Associated Press’in derlediği haberde aracın bulunması için yürütülen ağır çalışmaların dikkatleri kurtarma çalışmalarının maliyeti üzerinde ağırlaştırdığı söz edildi.
Boston Üniversitesi Turizm Okulu’nun dekanı Arun Upneja AP’ye verdiği demeçte riskli ve maliyetli faaliyetlerde bulunabilecek kadar güçlü olan insanların kurtarılması için neden kamu kaynaklarının kullanıldığı sorusunu soracak pek çok kişinin olduğunu söyledi. Upneja, “Beş kişi hayatını kaybetti ve kurtarma gayretleri ve para hususları hakkında konuşmaya başlamak epey kalpsiz görünebilir, fakat günün sonunda bu işin bir maliyeti var” formunda konuştu.
ABD Kıyı Güvenliği cuma günü yaptığı açıklamada, araştırmacıların dünyanın en ünlü gemi enkazından çok uzak olmayan bir yerde patladığını söyledikleri Titan küçük denizaltısının yerini tespit etme eforları için bir maliyet kestirimi vermeyi reddetti. Arama kurtarma gayretlerine nakdî bir paha atfedemeyecekleri, ABD Kıyı Güvenliği’nin insan hayatını maliyetle ilişkilendirmediği tabir edildi.
Deniz hukuku üzerinde uzmanlaşmış ABD savcısı Stephen Koerting, bu çalışma için yapılan masrafın milyonlarca doları bulmasının mümkün olduğu, fakat bu durumda dahi federal maddelerin rastgele bir arama kurtarma hizmetiyle ilgili geri ödeme alınmasını engellediğini söyledi.
Oliver Jeffers
“Züğürt sığınmacılar ile milyarderler” ortasındaki fark
Uluslararası medyada zenginleri taşıyan kayıp denizaltıdakilerin ne kadar oksijeninin kaldığı konuşulduğu sıralarda Akdeniz üzerinden Avrupa’ya geçmeye çalışan sığınmacıları taşıyan bir teknenin Yunanistan’ın Mora Yarımadası açıklarında batarak 600 kişinin can vermesi haberleri bu kadar konuşulmuyordu.

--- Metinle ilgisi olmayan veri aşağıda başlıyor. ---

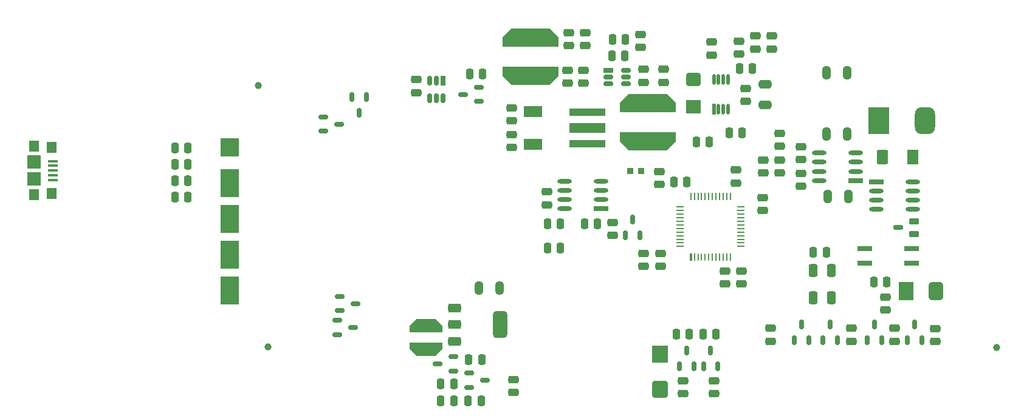
<source format=gbr>
*
G04 Job   : X:\MG\projects\L02-0101\PCB\L02-0101.pcb*
G04 User  : DESKTOP-LPE9H33:User*
G04 Layer : L02-0101_01SPT.gbr*
G04 Date  : Tue Mar 14 15:44:53 2017*
%ICAS*%
%MOIN*%
%FSLAX24Y24*%
%OFA0.0000B0.0000*%
G90*
G74*
%AMVB_RECTANGLE*
21,1,$1,$2,0,0,$3*
%
%AMVB_RCRECTANGLE*
$3=$3X2*
21,1,$1-$3,$2,0,0,0*
21,1,$1,$2-$3,0,0,0*
$1=$1/2*
$2=$2/2*
$3=$3/2*
$1=$1-$3*
$2=$2-$3*
1,1,$3X2,0-$1,0-$2*
1,1,$3X2,0-$1,$2*
1,1,$3X2,$1,$2*
1,1,$3X2,$1,0-$2*
%
%AMVB_Custom_sdr0805_pad*
4,1,6,-0.0512,-0.1535,0.0000,-0.1535,0.0512,-0.1024,0.0512,0.1024,0.0000,0.1535,-0.0512,0.1535,-0.0512,-0.1535,$1*
%
%AMVB_Custom_sdr0403_pad*
4,1,6,-0.0354,-0.0886,0.0000,-0.0886,0.0354,-0.0531,0.0354,0.0531,0.0000,0.0886,-0.0354,0.0886,-0.0354,-0.0886,$1*
%
%ADD10C,0.03937*%
%ADD38O,0.01772X0.05906*%
%ADD24O,0.07874X0.02362*%
%ADD27VB_RECTANGLE,0.03543X0.03543X270.00000*%
%ADD13VB_RECTANGLE,0.07480X0.07480X270.00000*%
%ADD12VB_RECTANGLE,0.09843X0.09843X90.00000*%
%ADD28VB_RECTANGLE,0.04331X0.01181X90.00000*%
%ADD14VB_RECTANGLE,0.05118X0.05906X0.00000*%
%ADD50VB_RECTANGLE,0.05315X0.02362X0.00000*%
%ADD70VB_RECTANGLE,0.05315X0.02362X270.00000*%
%ADD39VB_RECTANGLE,0.05906X0.01772X90.00000*%
%ADD16VB_RECTANGLE,0.06299X0.05512X270.00000*%
%ADD25VB_RECTANGLE,0.07874X0.02362X180.00000*%
%ADD35VB_RECTANGLE,0.07874X0.02756X180.00000*%
%ADD48VB_RECTANGLE,0.07874X0.06299X270.00000*%
%ADD36VB_RECTANGLE,0.07874X0.07087X180.00000*%
%ADD43VB_RECTANGLE,0.09252X0.08858X270.00000*%
%ADD51VB_RECTANGLE,0.09843X0.05906X0.00000*%
%ADD41VB_RECTANGLE,0.09843X0.07874X90.00000*%
%ADD47VB_RECTANGLE,0.14961X0.11024X90.00000*%
%ADD11VB_RECTANGLE,0.15354X0.09843X90.00000*%
%ADD31VB_Custom_sdr0403_pad,90.00000*%
%ADD32VB_Custom_sdr0403_pad,270.00000*%
%ADD21VB_Custom_sdr0805_pad,90.00000*%
%ADD20VB_Custom_sdr0805_pad,270.00000*%
%ADD26VB_RCRECTANGLE,0.03543X0.03543X0.00787*%
%ADD73VB_RCRECTANGLE,0.00787X0.03937X0.00197*%
%ADD72VB_RCRECTANGLE,0.04331X0.00984X0.00394*%
%ADD29VB_RCRECTANGLE,0.00984X0.04331X0.00394*%
%ADD17VB_RCRECTANGLE,0.05276X0.02362X0.00787*%
%ADD19VB_RCRECTANGLE,0.02362X0.05276X0.00787*%
%ADD15VB_RCRECTANGLE,0.05512X0.01575X0.00394*%
%ADD34VB_RCRECTANGLE,0.05512X0.02362X0.00787*%
%ADD33VB_RCRECTANGLE,0.05512X0.03346X0.00787*%
%ADD18VB_RCRECTANGLE,0.05709X0.04331X0.01181*%
%ADD71VB_RCRECTANGLE,0.04331X0.05709X0.01181*%
%ADD23VB_RCRECTANGLE,0.07087X0.04724X0.01575*%
%ADD30VB_RCRECTANGLE,0.04724X0.07087X0.01575*%
%ADD45VB_RCRECTANGLE,0.07087X0.04921X0.01181*%
%ADD22VB_RCRECTANGLE,0.04921X0.07087X0.01181*%
%ADD49VB_RCRECTANGLE,0.06299X0.07874X0.01181*%
%ADD37VB_RCRECTANGLE,0.07874X0.07087X0.01181*%
%ADD42VB_RCRECTANGLE,0.08858X0.09252X0.01575*%
%ADD40VB_RCRECTANGLE,0.07874X0.09843X0.01575*%
%ADD44VB_RCRECTANGLE,0.07874X0.14961X0.01969*%
%ADD46VB_RCRECTANGLE,0.11024X0.14961X0.03937*%
G01*
G36*
X-3268Y4429D02*
X-1280D01*
Y4980*
X-3268*
Y4429*
Y5374D02*
X-1280D01*
Y5768*
X-3268*
Y5374*
X-3248Y3642D02*
X-1280D01*
Y4035*
X-3248*
Y3642*
G37*
G54D10*
X-20315Y7047D03*
X-19803Y-7323D03*
X20157Y-7362D03*
G54D11*
X-21906Y-4224D03*
Y-2256D03*
Y-287D03*
Y1681D03*
G54D12*
Y3650D03*
G54D13*
X-32628Y1900D03*
Y2844D03*
G54D14*
Y1033D03*
Y3711D03*
G54D15*
X-31585Y1860D03*
Y2116D03*
Y2372D03*
Y2628D03*
Y2884D03*
G54D16*
X-31663Y1112D03*
Y3632D03*
G54D17*
X-16772Y4528D03*
Y5315D03*
X-15984Y-6654D03*
Y-5866D03*
X-15906Y4921D03*
X-15866Y-5335D03*
Y-4547D03*
X-15118Y-6260D03*
X-15000Y-4941D03*
X-10492Y-8248D03*
X-9626Y-8642D03*
Y-7854D03*
X-9094Y6555D03*
X-8760Y-9547D03*
Y-8760D03*
X-8228Y6161D03*
Y6949D03*
X-7894Y-9154D03*
X-1130Y7146D03*
Y7520D03*
X-169Y7146D03*
Y7520D03*
Y7894D03*
G54D18*
X-11654Y6654D03*
Y7362D03*
X-6417Y3642D03*
Y4350D03*
Y5098D03*
Y5807D03*
X-6339Y-9823D03*
Y-9114D03*
X-4508Y492D03*
Y1201D03*
X-3366Y7165D03*
Y7874D03*
X-3287Y9232D03*
Y9941D03*
X-2480Y7165D03*
Y7874D03*
X-2402Y9232D03*
Y9941D03*
X-906Y-1201D03*
Y-492D03*
X650Y9134D03*
Y9843D03*
X807Y7224D03*
Y7933D03*
X817Y-2884D03*
Y-2175D03*
X1663Y1604D03*
Y2313D03*
X1722Y-2884D03*
Y-2175D03*
X1890Y7224D03*
Y7933D03*
X2972Y-9882D03*
Y-9173D03*
X4528Y8720D03*
Y9429D03*
X4685Y-9882D03*
Y-9173D03*
X5285Y-3868D03*
Y-3159D03*
X5866Y1693D03*
Y2402D03*
X6043Y8780D03*
Y9488D03*
X6171Y-3868D03*
Y-3159D03*
X6417Y6181D03*
Y6890D03*
X6949Y9055D03*
Y9764D03*
X7333Y167D03*
Y876D03*
X7362Y2244D03*
Y2953D03*
X7756Y-7008D03*
Y-6299D03*
X7854Y9055D03*
Y9764D03*
X8268Y2244D03*
Y2953D03*
Y3701D03*
Y4409D03*
X9445Y1516D03*
Y2224D03*
Y2972D03*
Y3681D03*
X12205Y-7008D03*
Y-6299D03*
X14075Y-5295D03*
Y-4587D03*
X14567Y-7008D03*
Y-6299D03*
X16791Y-7028D03*
Y-6319D03*
G54D19*
X-15197Y6417D03*
X-14803Y5551D03*
X-14409Y6417D03*
X-10935Y6341D03*
Y7301D03*
X-10561Y6341D03*
Y7301D03*
X-10187Y6341D03*
X-197Y-1181D03*
X197Y-315D03*
X591Y-1181D03*
X2776Y-8386D03*
X3169Y-7520D03*
X3563Y-8386D03*
X4094D03*
X4488Y-7520D03*
X4882Y-8386D03*
X9075Y-6949D03*
X9469Y-6083D03*
X9862Y-6949D03*
X10650D03*
X11043Y-6083D03*
X11437Y-6949D03*
X13071D03*
X13465Y-6083D03*
X13858Y-6949D03*
X15276D03*
X15669Y-6083D03*
X16063Y-6949D03*
G54D20*
X-5394Y7579D03*
X1024Y3976D03*
G54D21*
X-5394Y9665D03*
X1024Y6063D03*
G54D22*
X10091Y-4606D03*
Y-3110D03*
X11091Y-4606D03*
Y-3110D03*
G54D23*
X7480Y5965D03*
Y7106D03*
G54D24*
X-3524Y272D03*
Y772D03*
Y1276D03*
Y1776D03*
X-1516Y772D03*
Y1276D03*
Y1776D03*
X10433Y1827D03*
Y2327D03*
Y2831D03*
Y3331D03*
X12441Y2327D03*
Y2831D03*
Y3331D03*
X13563Y252D03*
Y752D03*
Y1256D03*
X15571Y252D03*
Y752D03*
Y1256D03*
Y1756D03*
G54D25*
X-1516Y272D03*
X12441Y1827D03*
X13563Y1756D03*
G54D26*
X69Y2333D03*
G54D27*
X659D03*
G54D28*
X3396Y-2392D03*
G54D29*
Y955D03*
X3593Y-2392D03*
Y955D03*
X3789D03*
X3986D03*
X4183D03*
X4380D03*
X4577Y-2392D03*
Y955D03*
X4774Y-2392D03*
Y955D03*
X4970Y-2392D03*
Y955D03*
X5167Y-2392D03*
Y955D03*
X5364Y-2392D03*
Y955D03*
X5561Y-2392D03*
Y955D03*
G54D30*
X-8228Y-4094D03*
X-7087D03*
X10846Y4390D03*
Y7740D03*
X10906Y941D03*
X11988Y4390D03*
Y7740D03*
X12047Y941D03*
G54D31*
X-11142Y-6161D03*
G54D32*
Y-7461D03*
G54D33*
X15630Y-1122D03*
Y-413D03*
G54D34*
X14764Y-768D03*
G54D35*
X12953Y-2717D03*
Y-1929D03*
X15512Y-2717D03*
Y-1929D03*
G54D36*
X3543Y5866D03*
G54D37*
Y7362D03*
G54D38*
X4656Y7382D03*
X4911Y5728D03*
Y7382D03*
X5167Y5728D03*
Y7382D03*
X5423Y5728D03*
Y7382D03*
G54D39*
X4656Y5728D03*
G54D40*
X16850Y-4272D03*
G54D41*
X15197D03*
G54D42*
X1713Y-9646D03*
G54D43*
Y-7717D03*
G54D44*
X-7047Y-6102D03*
G54D45*
X-9567Y-7008D03*
Y-6102D03*
Y-5197D03*
G54D46*
X16240Y5118D03*
G54D47*
X13720D03*
G54D48*
X15571Y3110D03*
G54D49*
X13917D03*
G54D50*
X-1130Y7894D03*
G54D51*
X-5276Y3799D03*
Y5610D03*
G54D70*
X-10187Y7301D03*
G54D71*
X-24892Y896D03*
Y1801D03*
Y2707D03*
Y3612D03*
X-24183Y896D03*
Y1801D03*
Y2707D03*
Y3612D03*
X-10315Y-10276D03*
Y-9370D03*
X-9606Y-10276D03*
Y-9370D03*
X-8819Y-10276D03*
X-8780Y-8031D03*
X-8740Y7677D03*
X-8110Y-10276D03*
X-8071Y-8031D03*
X-8031Y7677D03*
X-4469Y-1890D03*
Y-551D03*
X-3760Y-1890D03*
Y-551D03*
X-2421Y-571D03*
X-1713D03*
X-925Y8661D03*
X-906Y9587D03*
X-217Y8661D03*
X-197Y9587D03*
X2470Y1742D03*
X2608Y-6624D03*
X3179Y1742D03*
X3317Y-6624D03*
X3701Y3957D03*
X4065Y-6624D03*
X4409Y3957D03*
X4774Y-6624D03*
X5512Y4429D03*
X6063Y7972D03*
X6220Y4429D03*
X6772Y7972D03*
X10118Y-2126D03*
X10827D03*
X13445Y-3760D03*
X14154D03*
G54D72*
X2805Y-1801D03*
Y-1604D03*
Y-1407D03*
Y-1211D03*
Y-1014D03*
Y-817D03*
Y-620D03*
Y-423D03*
Y-226D03*
Y-30D03*
Y167D03*
Y364D03*
X6152Y-1801D03*
Y-1604D03*
Y-1407D03*
Y-1211D03*
Y-1014D03*
Y-817D03*
Y-620D03*
Y-423D03*
Y-226D03*
Y-30D03*
Y167D03*
Y364D03*
G54D73*
X3789Y-2392D03*
X3986D03*
X4183D03*
X4380D03*
M02*

</source>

Yine birebir vakitlerde Afrika’dan İspanya’ya Atlantik üzerinden ulaşmaya çalışan sığınmacıları taşıyan şişme botların Kanarya Adaları açıklarında battığı ve 30’dan fazla sığınmacının boğularak can verdiği haberi dünya medyasında sonlu yer bulabilmişti.
T24 muharriri Stelyo Berberakis, 23 Haziran tarihli yazısında Yunanistan açıklarında batan tekneye ait “Öyle ki; milyarderleri taşıyan cep denizaltısı ‘Ocean Gate’ Mora yarımadası açıklarında kaybolmuş olsaydı, yalnız Yunanistan’ın değil; yöredeki İtalya’nın, Malta’nın, hatta Fransa’nın, Amerika’nın deniz arama kurtarma operasyonlarına şahit olacaktık…
Mora açıklarında göz nazaran göre batacağı aşikâr olan ‘Andrianna’ balıkçı teknesine, Yunan kıyı güvenlik botundan ve iki ticaret gemisinden öteki ne Yunanistan’ın komşusu İtalya’dan ne de daha güneydeki Malta’dan rastgele bir yardım gelmediği üzere ‘Yardımımızı ister misin?’ çeşidinde de rastgele bir davet yapılmadı… Zira onlar züğürt sığınmacıydı… Milyarder değillerdi” ifadelerini kullandı.